• _Exercise_
Rewrite the listing from its first line through the line containing "Is the value of points", changing "greatest value" to "highest value" and leaving everything else as it is.

(Dataset entries)
..........

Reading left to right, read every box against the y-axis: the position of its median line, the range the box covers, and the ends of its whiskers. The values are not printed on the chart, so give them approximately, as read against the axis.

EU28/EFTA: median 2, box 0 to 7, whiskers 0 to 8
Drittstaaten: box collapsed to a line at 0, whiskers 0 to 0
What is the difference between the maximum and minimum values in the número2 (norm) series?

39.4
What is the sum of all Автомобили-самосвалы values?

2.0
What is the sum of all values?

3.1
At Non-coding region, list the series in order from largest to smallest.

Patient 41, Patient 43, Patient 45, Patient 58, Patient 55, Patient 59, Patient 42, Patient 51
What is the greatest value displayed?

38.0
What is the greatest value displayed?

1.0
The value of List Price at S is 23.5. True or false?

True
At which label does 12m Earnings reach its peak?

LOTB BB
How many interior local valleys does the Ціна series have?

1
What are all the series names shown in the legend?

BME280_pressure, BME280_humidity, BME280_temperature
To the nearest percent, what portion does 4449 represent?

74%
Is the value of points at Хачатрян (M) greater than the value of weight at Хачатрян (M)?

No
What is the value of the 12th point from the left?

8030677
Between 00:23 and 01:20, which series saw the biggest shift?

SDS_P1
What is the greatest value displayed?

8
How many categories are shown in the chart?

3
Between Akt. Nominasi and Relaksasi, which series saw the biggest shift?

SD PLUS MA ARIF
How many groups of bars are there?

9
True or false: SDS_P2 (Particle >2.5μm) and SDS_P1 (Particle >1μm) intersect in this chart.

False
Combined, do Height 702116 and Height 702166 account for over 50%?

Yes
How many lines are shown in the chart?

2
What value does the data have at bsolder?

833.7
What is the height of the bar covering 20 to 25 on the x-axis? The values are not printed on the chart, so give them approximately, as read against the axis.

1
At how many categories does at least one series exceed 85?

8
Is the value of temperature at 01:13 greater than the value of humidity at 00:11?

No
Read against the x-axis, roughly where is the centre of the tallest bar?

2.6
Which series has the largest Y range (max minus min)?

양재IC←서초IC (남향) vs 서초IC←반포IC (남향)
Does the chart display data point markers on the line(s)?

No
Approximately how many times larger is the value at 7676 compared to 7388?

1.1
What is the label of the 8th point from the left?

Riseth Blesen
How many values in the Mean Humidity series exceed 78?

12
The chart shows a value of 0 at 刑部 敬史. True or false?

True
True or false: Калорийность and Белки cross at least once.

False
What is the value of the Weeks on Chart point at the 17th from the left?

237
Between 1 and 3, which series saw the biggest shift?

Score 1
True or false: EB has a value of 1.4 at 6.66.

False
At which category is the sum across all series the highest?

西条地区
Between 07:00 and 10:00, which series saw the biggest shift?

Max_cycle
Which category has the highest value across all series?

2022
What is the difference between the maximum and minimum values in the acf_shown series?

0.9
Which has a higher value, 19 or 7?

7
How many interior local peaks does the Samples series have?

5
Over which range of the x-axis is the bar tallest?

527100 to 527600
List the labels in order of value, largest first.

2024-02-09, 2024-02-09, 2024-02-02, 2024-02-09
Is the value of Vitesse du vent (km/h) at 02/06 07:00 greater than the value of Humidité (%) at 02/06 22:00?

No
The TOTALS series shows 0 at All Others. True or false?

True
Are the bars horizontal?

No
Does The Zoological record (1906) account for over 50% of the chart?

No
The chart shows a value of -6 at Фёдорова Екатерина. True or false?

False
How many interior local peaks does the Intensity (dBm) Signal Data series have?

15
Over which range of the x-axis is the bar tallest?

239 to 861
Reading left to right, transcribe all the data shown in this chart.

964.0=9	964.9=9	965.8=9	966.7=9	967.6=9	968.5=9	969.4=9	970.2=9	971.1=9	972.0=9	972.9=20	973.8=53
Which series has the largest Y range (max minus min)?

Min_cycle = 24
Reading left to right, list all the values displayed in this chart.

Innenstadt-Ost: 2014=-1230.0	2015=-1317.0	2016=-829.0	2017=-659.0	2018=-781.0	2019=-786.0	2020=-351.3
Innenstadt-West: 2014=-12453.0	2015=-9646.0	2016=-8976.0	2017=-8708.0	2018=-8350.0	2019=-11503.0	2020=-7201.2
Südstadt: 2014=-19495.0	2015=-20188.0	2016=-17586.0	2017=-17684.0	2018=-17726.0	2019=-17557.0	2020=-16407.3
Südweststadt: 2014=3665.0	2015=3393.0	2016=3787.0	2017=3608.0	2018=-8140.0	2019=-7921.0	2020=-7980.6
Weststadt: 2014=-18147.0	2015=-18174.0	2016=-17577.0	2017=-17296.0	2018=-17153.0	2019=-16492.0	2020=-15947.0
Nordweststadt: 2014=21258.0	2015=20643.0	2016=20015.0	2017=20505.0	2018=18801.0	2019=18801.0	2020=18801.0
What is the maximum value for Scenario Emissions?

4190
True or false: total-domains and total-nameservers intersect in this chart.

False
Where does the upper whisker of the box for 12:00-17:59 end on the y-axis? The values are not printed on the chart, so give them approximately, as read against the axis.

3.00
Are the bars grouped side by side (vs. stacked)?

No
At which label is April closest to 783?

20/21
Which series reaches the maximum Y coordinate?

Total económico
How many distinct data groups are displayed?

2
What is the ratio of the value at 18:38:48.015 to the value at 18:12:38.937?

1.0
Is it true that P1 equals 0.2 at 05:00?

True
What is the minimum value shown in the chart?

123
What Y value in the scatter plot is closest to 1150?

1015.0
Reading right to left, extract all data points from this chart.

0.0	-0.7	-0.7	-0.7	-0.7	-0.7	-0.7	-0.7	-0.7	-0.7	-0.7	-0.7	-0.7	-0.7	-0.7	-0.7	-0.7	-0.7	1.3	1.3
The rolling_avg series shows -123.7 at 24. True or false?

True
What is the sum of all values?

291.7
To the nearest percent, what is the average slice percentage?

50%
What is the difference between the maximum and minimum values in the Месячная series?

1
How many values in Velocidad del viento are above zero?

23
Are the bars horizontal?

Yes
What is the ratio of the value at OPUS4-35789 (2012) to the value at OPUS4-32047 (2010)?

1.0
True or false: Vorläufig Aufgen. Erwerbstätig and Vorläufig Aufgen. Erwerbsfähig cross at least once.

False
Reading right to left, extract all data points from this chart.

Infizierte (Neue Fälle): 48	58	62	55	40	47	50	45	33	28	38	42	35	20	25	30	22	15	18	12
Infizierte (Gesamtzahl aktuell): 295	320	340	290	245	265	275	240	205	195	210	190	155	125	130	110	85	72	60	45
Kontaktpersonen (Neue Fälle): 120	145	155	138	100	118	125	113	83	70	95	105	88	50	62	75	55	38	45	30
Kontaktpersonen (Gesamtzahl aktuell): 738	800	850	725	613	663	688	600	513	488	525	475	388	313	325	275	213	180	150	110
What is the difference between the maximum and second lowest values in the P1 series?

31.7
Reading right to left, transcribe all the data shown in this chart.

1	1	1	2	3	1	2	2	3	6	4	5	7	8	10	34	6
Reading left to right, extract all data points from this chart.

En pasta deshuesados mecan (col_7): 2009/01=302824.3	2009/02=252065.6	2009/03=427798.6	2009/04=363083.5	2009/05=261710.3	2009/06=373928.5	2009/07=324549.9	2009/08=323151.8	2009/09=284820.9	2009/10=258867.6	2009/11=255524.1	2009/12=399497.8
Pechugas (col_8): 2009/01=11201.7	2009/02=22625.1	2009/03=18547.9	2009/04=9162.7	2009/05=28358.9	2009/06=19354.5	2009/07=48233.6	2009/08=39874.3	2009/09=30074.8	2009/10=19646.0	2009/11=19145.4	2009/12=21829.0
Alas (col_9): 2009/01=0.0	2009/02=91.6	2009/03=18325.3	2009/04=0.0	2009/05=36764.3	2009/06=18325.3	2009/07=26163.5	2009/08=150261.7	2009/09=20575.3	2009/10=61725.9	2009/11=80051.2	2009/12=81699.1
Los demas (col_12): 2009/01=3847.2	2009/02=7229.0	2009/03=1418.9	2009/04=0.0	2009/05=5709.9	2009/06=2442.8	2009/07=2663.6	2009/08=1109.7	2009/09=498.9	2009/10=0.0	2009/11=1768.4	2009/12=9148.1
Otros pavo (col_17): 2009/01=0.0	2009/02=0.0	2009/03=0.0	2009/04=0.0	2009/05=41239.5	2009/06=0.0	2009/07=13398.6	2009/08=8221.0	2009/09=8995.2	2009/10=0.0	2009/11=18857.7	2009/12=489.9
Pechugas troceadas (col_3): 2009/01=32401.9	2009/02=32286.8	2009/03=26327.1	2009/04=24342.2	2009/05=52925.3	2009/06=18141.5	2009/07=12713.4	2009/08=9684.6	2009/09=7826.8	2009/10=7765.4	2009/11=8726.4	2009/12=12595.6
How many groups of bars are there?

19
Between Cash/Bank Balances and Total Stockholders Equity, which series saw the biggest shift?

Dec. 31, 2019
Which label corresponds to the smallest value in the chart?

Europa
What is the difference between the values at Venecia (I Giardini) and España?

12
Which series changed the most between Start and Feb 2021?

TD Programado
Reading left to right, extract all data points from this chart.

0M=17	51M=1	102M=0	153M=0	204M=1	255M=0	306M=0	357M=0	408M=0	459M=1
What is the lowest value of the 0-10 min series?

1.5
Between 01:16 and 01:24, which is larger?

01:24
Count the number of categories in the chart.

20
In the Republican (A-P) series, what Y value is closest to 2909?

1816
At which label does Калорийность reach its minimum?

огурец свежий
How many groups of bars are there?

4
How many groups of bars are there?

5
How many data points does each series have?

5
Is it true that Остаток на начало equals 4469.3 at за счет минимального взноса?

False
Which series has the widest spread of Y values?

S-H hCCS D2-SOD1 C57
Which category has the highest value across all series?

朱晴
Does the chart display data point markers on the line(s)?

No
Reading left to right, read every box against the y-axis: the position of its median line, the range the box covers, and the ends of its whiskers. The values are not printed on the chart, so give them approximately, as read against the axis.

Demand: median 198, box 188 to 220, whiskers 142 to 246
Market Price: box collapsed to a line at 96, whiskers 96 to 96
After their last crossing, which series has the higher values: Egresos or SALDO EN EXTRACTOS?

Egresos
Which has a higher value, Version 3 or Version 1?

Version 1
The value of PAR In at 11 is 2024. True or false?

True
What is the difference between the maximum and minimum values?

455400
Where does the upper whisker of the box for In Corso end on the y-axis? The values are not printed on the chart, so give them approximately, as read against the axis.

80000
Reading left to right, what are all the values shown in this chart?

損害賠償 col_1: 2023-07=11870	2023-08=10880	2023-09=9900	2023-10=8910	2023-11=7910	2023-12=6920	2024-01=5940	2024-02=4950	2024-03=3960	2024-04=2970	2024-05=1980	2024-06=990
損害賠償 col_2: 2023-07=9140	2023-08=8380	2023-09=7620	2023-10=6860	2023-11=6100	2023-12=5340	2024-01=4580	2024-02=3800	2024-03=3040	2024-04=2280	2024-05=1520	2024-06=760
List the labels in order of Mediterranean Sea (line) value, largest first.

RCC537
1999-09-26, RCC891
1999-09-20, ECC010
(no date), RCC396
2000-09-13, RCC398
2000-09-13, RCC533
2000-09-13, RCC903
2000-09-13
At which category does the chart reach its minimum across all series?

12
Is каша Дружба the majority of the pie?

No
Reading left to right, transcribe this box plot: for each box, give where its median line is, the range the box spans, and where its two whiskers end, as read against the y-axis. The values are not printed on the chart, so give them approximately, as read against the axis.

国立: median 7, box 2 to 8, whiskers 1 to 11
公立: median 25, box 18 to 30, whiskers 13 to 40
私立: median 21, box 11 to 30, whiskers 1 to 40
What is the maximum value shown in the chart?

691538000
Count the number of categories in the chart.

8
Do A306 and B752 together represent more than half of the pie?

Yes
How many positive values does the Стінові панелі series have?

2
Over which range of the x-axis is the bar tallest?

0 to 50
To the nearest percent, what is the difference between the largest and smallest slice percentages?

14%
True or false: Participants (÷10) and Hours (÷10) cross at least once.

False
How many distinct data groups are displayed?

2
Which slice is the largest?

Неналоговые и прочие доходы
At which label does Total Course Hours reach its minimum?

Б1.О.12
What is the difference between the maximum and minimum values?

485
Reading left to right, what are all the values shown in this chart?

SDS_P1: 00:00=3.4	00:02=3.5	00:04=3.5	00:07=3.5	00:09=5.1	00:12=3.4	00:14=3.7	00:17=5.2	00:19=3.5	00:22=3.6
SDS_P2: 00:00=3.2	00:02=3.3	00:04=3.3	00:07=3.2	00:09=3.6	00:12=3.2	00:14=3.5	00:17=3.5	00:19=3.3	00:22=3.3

..........

• _Task response_
Reading left to right, read every box against the y-axis: the position of its median line, the range the box covers, and the ends of its whiskers. The values are not printed on the chart, so give them approximately, as read against the axis.

EU28/EFTA: median 2, box 0 to 7, whiskers 0 to 8
Drittstaaten: box collapsed to a line at 0, whiskers 0 to 0
What is the difference between the maximum and minimum values in the número2 (norm) series?

39.4
What is the sum of all Автомобили-самосвалы values?

2.0
What is the sum of all values?

3.1
At Non-coding region, list the series in order from largest to smallest.

Patient 41, Patient 43, Patient 45, Patient 58, Patient 55, Patient 59, Patient 42, Patient 51
What is the highest value displayed?

38.0
What is the highest value displayed?

1.0
The value of List Price at S is 23.5. True or false?

True
At which label does 12m Earnings reach its peak?

LOTB BB
How many interior local valleys does the Ціна series have?

1
What are all the series names shown in the legend?

BME280_pressure, BME280_humidity, BME280_temperature
To the nearest percent, what portion does 4449 represent?

74%
Is the value of points at Хачатрян (M) greater than the value of weight at Хачатрян (M)?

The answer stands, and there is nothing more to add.